Notably, rs81458910 is precisely located within the PDE4D gene. According to GeneCards, PDE4D encodes a cAMP-specific phosphodiesterase that hydrolyzes the secondary messenger cyclic AMP (cAMP), serving as a critical regulator of numerous essential physiological processes. The iswine database [29] expression profile demonstrates that PDE4D exhibits tissue-specific expression patterns, with the highest abundance in muscle-related tissues, suggesting its crucial involvement in regulating skeletal muscle formation and function through cAMP-mediated signaling pathways. The study by Xiong et al. [30] identified a critical association between PDE4D and the observed variations in skeletal muscle growth across different pig breeds. Moreover, single-nucleus RNA sequencing analyses have established PDE4D as a molecular marker for adipocytes in both Laiwu and Large White pigs, with potential implications for intramuscular fat deposition [31,32,33]. Collectively, these findings suggest that PDE4D may be involved in regulating the growth and development of muscle tissues, particularly the GM, representing a novel candidate gene for porcine carcass traits and meat quality. However, studies have demonstrated that mutations in the PDE4D gene are associated with severe human disorders. For example, PDE4D was reported to be associated with asthma and acrodysostosis [34,35]. Further investigation is warranted to determine whether specific PDE4D mutations may increase risks of certain defects.

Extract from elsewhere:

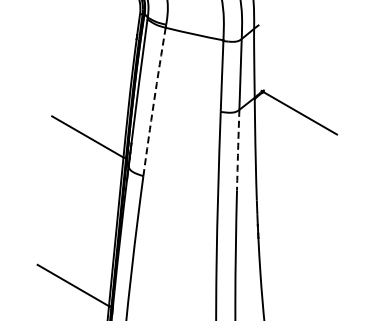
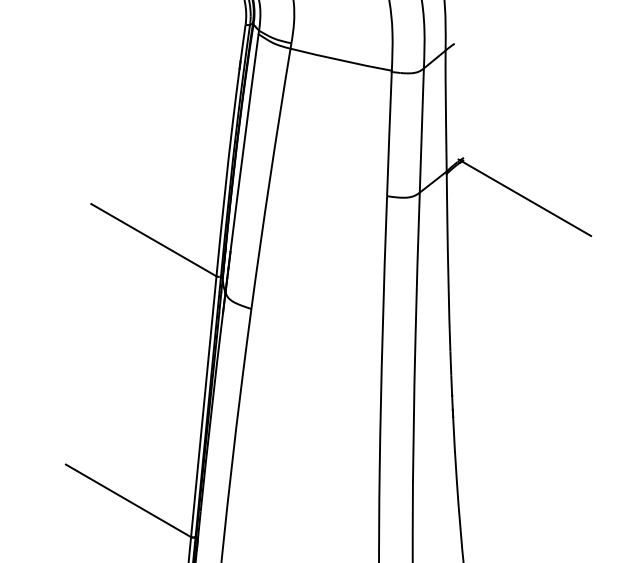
arc: (154, 101) -> (270, 178), dashed -> solid
arc: (238, 150) -> (418, 263), dashed -> solid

Integrated GO and KEGG analyses identified key genes involved in muscular lipid metabolism (Table S3). SQLE and ELOVL7 were significantly enriched in endoplasmic reticulum-related GO terms and metabolic pathways (KEGG ssc01100; p < 0.05). SQLE (Squalene Epoxidase), encoding squalene epoxidase, catalyzes the rate-limiting conversion of squalene to 2,3-oxidosqualene in cholesterol biosynthesis. Its inhibition induces apoptosis through ER stress and altered cholesterol synthesis [36]. Differential SQLE expression between high- and low-lipid deposition groups in Nanyang pigs [37], along with its SNP (c.2565G>T) associations with meat quality traits [38], highlight its dual role in lipid metabolism and muscle development. ELOVL7 (Fatty Acid Elongase 7), the rate-limiting fatty acid elongase, mediates VLCFA synthesis (C18:0-C20:0) [39]. GWAS consistently associate ELOVL7-linked SNPs with porcine fatty acid profiles [40,41,42,43,44], supported by its downregulation in obese Yorkshire pigs [45], suggesting its importance in meat quality regulation. Additional key regulators include: RNF139 (Ring Finger Protein 139), an ER-localized E3 ligase that modulates lipid metabolism via SREBP2 processing and HMGCR degradation [46,47]; NDUFB9 (NADH: ubiquinone oxidoreductase subunit B9), whose expression correlates with adipogenesis and is epigenetically regulated [48,49]. This integrated analysis reveals critical molecular networks governing lipid metabolism and meat quality in swine.

5. Conclusions

In this study, we revealed moderate heritability estimates for all gluteus medius muscle size indicators. Based on a genome-wide association study, we identified four significant SNPs (rs81381267, rs697734475, rs81298447, and rs81458910) related to the gluteus medius muscle area. Subsequent functional annotation identified two promising candidate genes (PDE4D and RGS21). These findings provide novel insights into the genetic architecture underlying porcine gluteus medius muscle size.